* Quoted passage
- - -
Yes it does. Thank you Aaron.

Now I realized that the system keyspace uses string as keys, like "Ring" or
"ClusterName", and I don't know how to convert these type of keys into
UUID. Any idea?


Carlos Pérez Miguel


2013/3/25 aaron morton <aa...@thelastpickle.com>

> The best thing to do is start with a look at ByteOrderedPartitoner and
> AbstractByteOrderedPartitioner.
>
> You'll want to create a new TimeUUIDToken extends Token<UUID> and a new
> UUIDPartitioner that extends AbstractPartitioner<>
>
> Usual disclaimer that ordered partitioners cause problems with load
> balancing.
>
> Hope that helps.
- - -
* Data shown
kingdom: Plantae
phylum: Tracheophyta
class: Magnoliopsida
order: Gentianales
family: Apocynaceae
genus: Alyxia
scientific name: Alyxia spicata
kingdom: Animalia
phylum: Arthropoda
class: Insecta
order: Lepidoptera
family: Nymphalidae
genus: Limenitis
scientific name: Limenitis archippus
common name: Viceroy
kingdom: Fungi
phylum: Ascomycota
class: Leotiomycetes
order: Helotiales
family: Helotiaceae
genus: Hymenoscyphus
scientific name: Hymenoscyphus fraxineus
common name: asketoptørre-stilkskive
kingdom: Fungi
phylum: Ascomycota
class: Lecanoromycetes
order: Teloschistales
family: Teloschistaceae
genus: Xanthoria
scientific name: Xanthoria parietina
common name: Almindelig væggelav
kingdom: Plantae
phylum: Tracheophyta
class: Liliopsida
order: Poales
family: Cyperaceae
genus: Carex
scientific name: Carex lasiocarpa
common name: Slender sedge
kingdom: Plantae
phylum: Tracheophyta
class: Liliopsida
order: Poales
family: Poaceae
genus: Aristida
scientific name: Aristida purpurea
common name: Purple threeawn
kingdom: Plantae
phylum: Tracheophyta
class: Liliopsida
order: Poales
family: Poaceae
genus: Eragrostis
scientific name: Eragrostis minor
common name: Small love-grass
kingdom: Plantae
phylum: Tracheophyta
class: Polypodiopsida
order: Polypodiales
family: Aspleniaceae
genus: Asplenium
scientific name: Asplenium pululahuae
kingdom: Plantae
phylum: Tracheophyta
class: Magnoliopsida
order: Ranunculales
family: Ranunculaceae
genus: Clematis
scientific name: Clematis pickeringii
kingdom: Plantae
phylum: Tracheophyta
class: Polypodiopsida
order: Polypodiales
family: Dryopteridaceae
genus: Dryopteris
- - -
* What the task asks
Continue the email about a UUID partitioner from where it stops.

* Answer box
>
>    -----------------
> Aaron Morton
> Freelance Cassandra Consultant
> New Zealand
>
> @aaronmorton
> http://www.thelastpickle.com
>
> On 25/03/2013, at 1:12 AM, Carlos Pérez Miguel <cperez...@gmail.com>
> wrote:
>
> Hi,
>
> I store in my system rows where the key is a UUID version1, TimeUUID. I
> would like to maintain rows ordered by time. I know that in this case, it
> is recomended to use an external CF where column names are UUID ordered by
> time. But in my use case this is not possible, so I would like to use a
> custom Partitioner in order to do this. If I use ByteOrderedPartitioner
> rows are not correctly ordered because of the way a UUID stores the
> timestamp. What is needed in order to implement my own Partitioner?
>
> Thank you.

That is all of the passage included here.